To date, TDF has over 280 token holders sharing a 25-hectare site[55], and the model has proven viable: we raised over €1 million which has financed reforestation, water systems, and the construction of communal infrastructure. These token holders are not absentee investors; they are actively engaged. Many have come to the land to plant trees, build soil, and celebrate at our annual gatherings. They have a collective governance process (facilitated through a DAO) to decide on budgets, elect local stewards, and approve any major changes. But here's the beauty: because the Guardians of Nature (mentioned earlier) hold veto power on ecological matters[32][36], even the token-holders' assembly cannot override the regenerative Principles. In combination, this ensures that financial contributors cannot skew decisions toward profit at the expense of ecology – a common failure mode in co-ops or HOA's. We've essentially separated use rights from governance rights: you gain governance by actually spending time on the land and contributing ("proof of presence"), not by simply holding more tokens[56]. This prevents wealthy individuals from buying up tokens to dominate votes – another guardrail against speculation."
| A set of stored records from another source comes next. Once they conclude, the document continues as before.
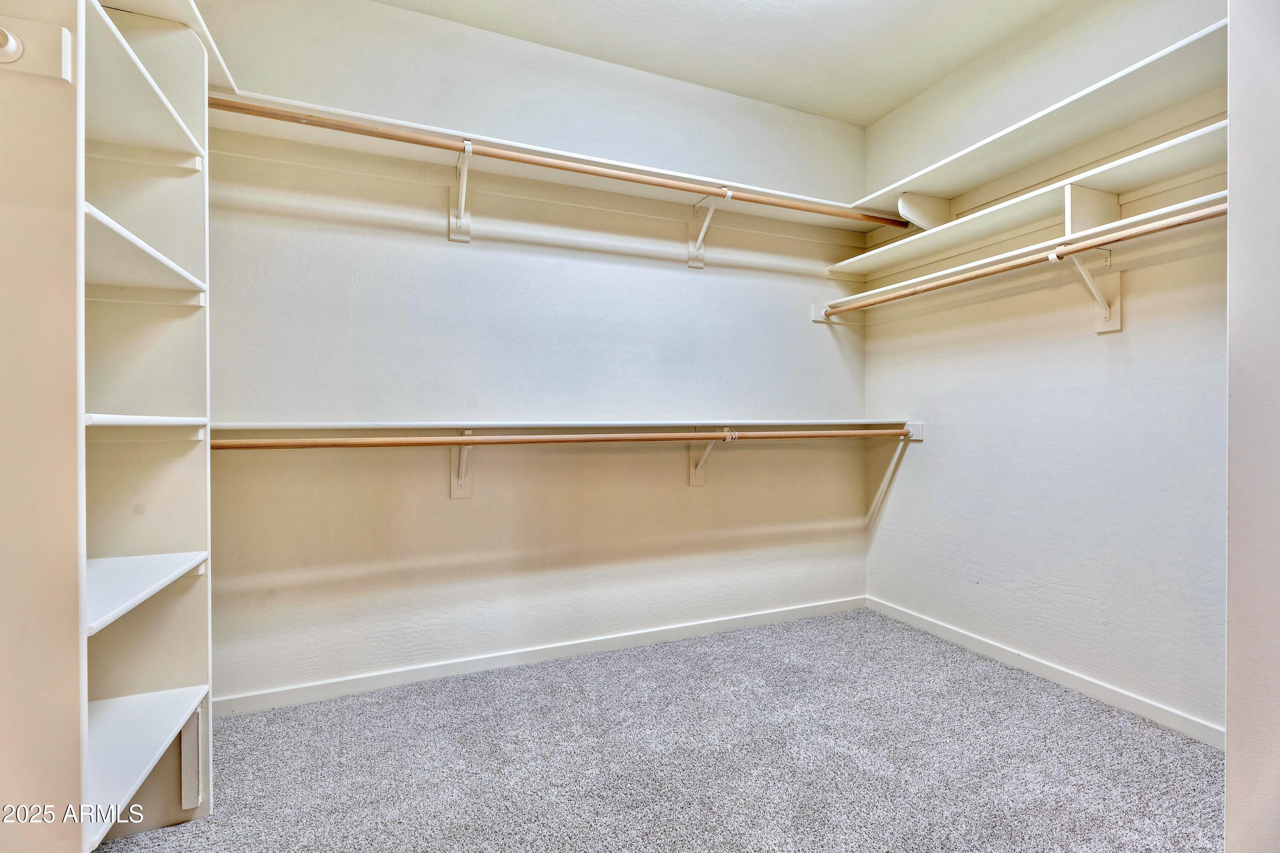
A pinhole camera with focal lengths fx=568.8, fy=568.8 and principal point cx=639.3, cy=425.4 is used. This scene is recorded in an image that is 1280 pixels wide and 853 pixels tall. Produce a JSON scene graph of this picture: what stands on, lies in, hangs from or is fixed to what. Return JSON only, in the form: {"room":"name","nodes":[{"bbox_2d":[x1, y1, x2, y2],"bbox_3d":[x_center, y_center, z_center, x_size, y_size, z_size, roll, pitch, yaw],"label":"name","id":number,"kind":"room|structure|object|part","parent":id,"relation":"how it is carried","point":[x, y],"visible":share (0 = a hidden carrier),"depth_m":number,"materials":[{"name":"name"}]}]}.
{"room":"closet","nodes":[
{"label":"closet","id":0,"kind":"room"},
{"bbox_2d":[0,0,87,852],"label":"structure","id":1,"kind":"structure","parent":0,"point":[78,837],"depth_m":1.00,"materials":[{"name":"paint"}]},
{"bbox_2d":[0,15,72,80],"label":"cleat","id":2,"kind":"object","parent":1,"relation":"attached to","point":[63,30],"visible":1,"depth_m":0.98,"materials":[{"name":"white wood"}]},
{"bbox_2d":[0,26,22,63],"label":"rod socket","id":3,"kind":"object","parent":2,"relation":"attached to","point":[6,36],"visible":0.98,"depth_m":0.95,"materials":[{"name":"white plastic"}]},
{"bbox_2d":[202,1,869,706],"bbox_3d":[-0.245,-0.336,2.680,3.518,2.794,0.134,0,0,-23],"label":"back wall","id":4,"kind":"structure","parent":0,"point":[407,610],"depth_m":2.45,"materials":[{"name":"white paint"}]},
{"bbox_2d":[448,139,474,242],"bbox_3d":[-0.702,-0.933,2.260,0.091,0.331,0.293,0,0,-23],"label":"shelf bracket","id":5,"kind":"object","parent":4,"relation":"attached to","point":[457,235],"visible":0.87,"depth_m":2.36,"materials":[{"name":"white metal"}]},
{"bbox_2d":[207,95,904,227],"bbox_3d":[-0.054,-1.022,2.342,2.803,0.057,0.060,0,0,-23],"label":"upper closet rod","id":6,"kind":"object","parent":5,"relation":"on","point":[607,175],"visible":0.91,"depth_m":2.15,"materials":[{"name":"brown wood"}]},
{"bbox_2d":[450,430,474,499],"bbox_3d":[-0.695,0.159,2.271,0.075,0.306,0.301,0,0,-23],"label":"shelf bracket","id":7,"kind":"object","parent":4,"relation":"attached to","point":[466,493],"visible":0.63,"depth_m":2.39,"materials":[{"name":"white metal"}]},
{"bbox_2d":[216,595,868,717],"bbox_3d":[-0.177,1.014,2.622,3.228,0.075,0.014,0,0,-23],"label":"baseboard","id":8,"kind":"structure","parent":4,"relation":"attached to","point":[432,670],"depth_m":2.45,"materials":[{"name":"white paint"}]},
{"bbox_2d":[209,88,879,233],"bbox_3d":[-0.134,-1.083,2.557,3.104,0.062,0.354,0,0,-23],"label":"upper back shelf","id":9,"kind":"object","parent":4,"relation":"attached to","point":[592,182],"visible":0.63,"depth_m":2.37,"materials":[{"name":"white wood"}]},
{"bbox_2d":[207,417,917,435],"bbox_3d":[-0.109,0.010,2.550,3.011,0.055,0.463,0,0,-23],"label":"back shelf","id":10,"kind":"object","parent":4,"relation":"attached to","point":[351,426],"visible":0.8,"depth_m":2.30,"materials":[{"name":"white wood"}]},
{"bbox_2d":[686,186,729,269],"bbox_3d":[0.334,-0.947,2.701,0.082,0.325,0.290,0,0,-23],"label":"shelf bracket","id":11,"kind":"object","parent":4,"relation":"attached to","point":[690,262],"visible":0.9,"depth_m":2.80,"materials":[{"name":"white metal"}]},
{"bbox_2d":[688,427,735,486],"bbox_3d":[0.349,0.155,2.711,0.079,0.303,0.310,0,0,-23],"label":"shelf bracket","id":12,"kind":"object","parent":4,"relation":"attached to","point":[695,481],"visible":0.62,"depth_m":2.82,"materials":[{"name":"white metal"}]},
{"bbox_2d":[208,427,903,449],"bbox_3d":[-0.038,0.049,2.323,2.771,0.056,0.077,0,0,-23],"label":"lower closet rod","id":13,"kind":"object","parent":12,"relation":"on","point":[249,446],"visible":0.94,"depth_m":2.13,"materials":[{"name":"brown wood"}]},
{"bbox_2d":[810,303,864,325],"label":"cleat","id":14,"kind":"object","parent":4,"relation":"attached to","point":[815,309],"visible":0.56,"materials":[{"name":"white wood"}]},
{"bbox_2d":[95,608,1224,852],"bbox_3d":[0.257,1.108,1.108,3.604,0.098,3.476,0,0,-23],"label":"carpet floor","id":15,"kind":"structure","parent":0,"point":[1030,705],"depth_m":1.78,"materials":[{"name":"grey carpet"}]},
{"bbox_2d":[78,0,213,852],"bbox_3d":[-1.272,-0.031,1.310,0.376,2.183,0.629,0,0,-23],"label":"closet shelving unit","id":16,"kind":"object","parent":15,"relation":"on","point":[166,536],"visible":0.81,"depth_m":1.48,"materials":[{"name":"white wood"}]},
{"bbox_3d":[-1.374,-0.412,1.420,0.395,0.036,0.612,0,0,-23],"label":"shelf","id":17,"kind":"part","parent":16,"relation":"part of","materials":[{"name":"white wood"}]},
{"bbox_3d":[-1.380,-0.006,1.442,0.364,0.033,0.512,0,0,-23],"label":"shelf","id":18,"kind":"part","parent":16,"relation":"part of","materials":[{"name":"white wood"}]},
{"bbox_3d":[-1.388,0.410,1.420,0.414,0.028,0.582,0,0,-23],"label":"shelf","id":19,"kind":"part","parent":16,"relation":"part of","materials":[{"name":"white wood"}]},
{"bbox_3d":[-1.381,0.846,1.439,0.369,0.028,0.598,0,0,-23],"label":"shelf","id":20,"kind":"part","parent":16,"relation":"part of","materials":[{"name":"white wood"}]},
{"bbox_2d":[97,0,239,95],"bbox_3d":[-1.287,-1.122,1.300,0.370,0.043,1.301,0,0,-23],"label":"left upper shelf","id":21,"kind":"object","parent":16,"relation":"attached to","point":[204,33],"visible":0.38,"depth_m":1.62,"materials":[{"name":"white wood"}]},
{"bbox_2d":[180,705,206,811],"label":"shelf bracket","id":22,"kind":"object","parent":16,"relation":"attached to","point":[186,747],"visible":0.8,"depth_m":1.54,"materials":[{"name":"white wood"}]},
{"bbox_2d":[375,0,1076,124],"bbox_3d":[0.306,-1.738,1.177,3.557,0.106,3.268,0,0,-23],"label":"ceiling","id":23,"kind":"structure","parent":0,"point":[930,75],"depth_m":2.48,"materials":[{"name":"white paint"}]},
{"bbox_2d":[861,0,1228,739],"bbox_3d":[1.814,-0.341,2.200,0.131,2.810,2.447,0,0,-23],"label":"right wall","id":24,"kind":"structure","parent":0,"point":[923,458],"depth_m":2.28,"materials":[{"name":"white paint"}]},
{"bbox_2d":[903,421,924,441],"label":"cleat","id":25,"kind":"object","parent":24,"relation":"attached to","point":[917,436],"visible":0.5,"depth_m":2.98,"materials":[{"name":"white wood"}]},
{"bbox_2d":[897,191,953,229],"bbox_3d":[1.414,-1.023,2.767,0.331,0.204,0.048,0,0,-23],"label":"shelf bracket","id":26,"kind":"object","parent":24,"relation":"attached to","point":[930,210],"visible":0.8,"depth_m":2.74,"materials":[{"name":"white"}]},
{"bbox_2d":[820,190,1227,309],"bbox_3d":[1.605,-0.643,2.263,0.331,0.045,2.043,0,0,-23],"label":"lower right shelf","id":27,"kind":"object","parent":24,"relation":"attached to","point":[1161,212],"visible":0.64,"depth_m":2.22,"materials":[{"name":"white wood"}]},
{"bbox_2d":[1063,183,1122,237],"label":"shelf divider","id":28,"kind":"object","parent":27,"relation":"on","point":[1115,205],"visible":0.66,"depth_m":2.07,"materials":[{"name":"white wood"}]},
{"bbox_2d":[830,123,1228,276],"bbox_3d":[1.596,-0.814,2.276,0.324,0.043,1.977,0,0,-23],"label":"right shelf","id":29,"kind":"object","parent":24,"relation":"attached to","point":[1138,165],"visible":0.72,"depth_m":2.19,"materials":[{"name":"white wood"}]},
{"bbox_2d":[852,14,1229,220],"bbox_3d":[1.617,-1.115,2.230,0.323,0.054,2.004,0,0,-23],"label":"upper right shelf","id":30,"kind":"object","parent":24,"relation":"attached to","point":[945,162],"visible":0.77,"depth_m":2.14,"materials":[{"name":"white wood"}]},
{"bbox_2d":[868,596,1222,748],"bbox_3d":[1.681,1.015,2.323,0.013,0.074,1.999,0,0,-23],"label":"right baseboard","id":31,"kind":"structure","parent":24,"relation":"attached to","point":[1040,667],"depth_m":2.25,"materials":[{"name":"white paint"}]},
{"bbox_2d":[1051,244,1122,333],"bbox_3d":[1.631,-0.500,2.077,0.272,0.306,0.098,0,0,-23],"label":"shelf bracket","id":32,"kind":"object","parent":24,"relation":"attached to","point":[1115,314],"visible":0.83,"depth_m":2.10,"materials":[{"name":"white metal"}]},
{"bbox_2d":[830,200,1227,319],"bbox_3d":[1.475,-0.610,2.193,0.058,0.053,1.915,0,0,-23],"label":"closet rod","id":33,"kind":"object","parent":32,"relation":"attached to","point":[955,282],"visible":0.86,"depth_m":2.03,"materials":[{"name":"brown wood"}]},
{"bbox_2d":[1227,0,1279,852],"bbox_3d":[1.438,-0.277,1.083,0.893,2.735,0.257,0,0,-23],"label":"near right wall","id":34,"kind":"structure","parent":0,"point":[1231,110],"depth_m":1.10,"materials":[{"name":"white paint"}]}
]}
(https://oasa.earth/papers/from-commons-to-commodities-and-back-regenerative-commons-manifesto/)
More information
* Article: From Commons to Commodities and Back: A Regenerative Commons Manifesto. Samuel Delesque. Oasa, December 27, 2025
URL = https://oasa.earth/papers/from-commons-to-commodities-and-back-regenerative-commons-manifesto/
"For centuries, Western techno-civilization has treated land and nature as objects apart – resources to extract, commodities to trade. This worldview built dazzling cities and innovations, yet it also left scars: forests felled, soils exhausted, species extinguished. Now, in an era of climate crisis and mass extinction, humanity is being forced to reconsider its relationship with nature. A new paradigm is emerging, one that marries ecological wisdom with human inventiveness, aiming to cultivate a future where we thrive because of nature, not in spite of it[1]. This manifesto-meets-thesis is a call to action and an intellectual journey, framed in the personal voice of a steward as much as a founder. It charts the path from an extractive past toward a regenerative future of commons-based stewardship. It is at once a philosophical reflection, an academic exploration, and a visionary outline of the work we undertake at OASA – an emergent protocol for land in commons."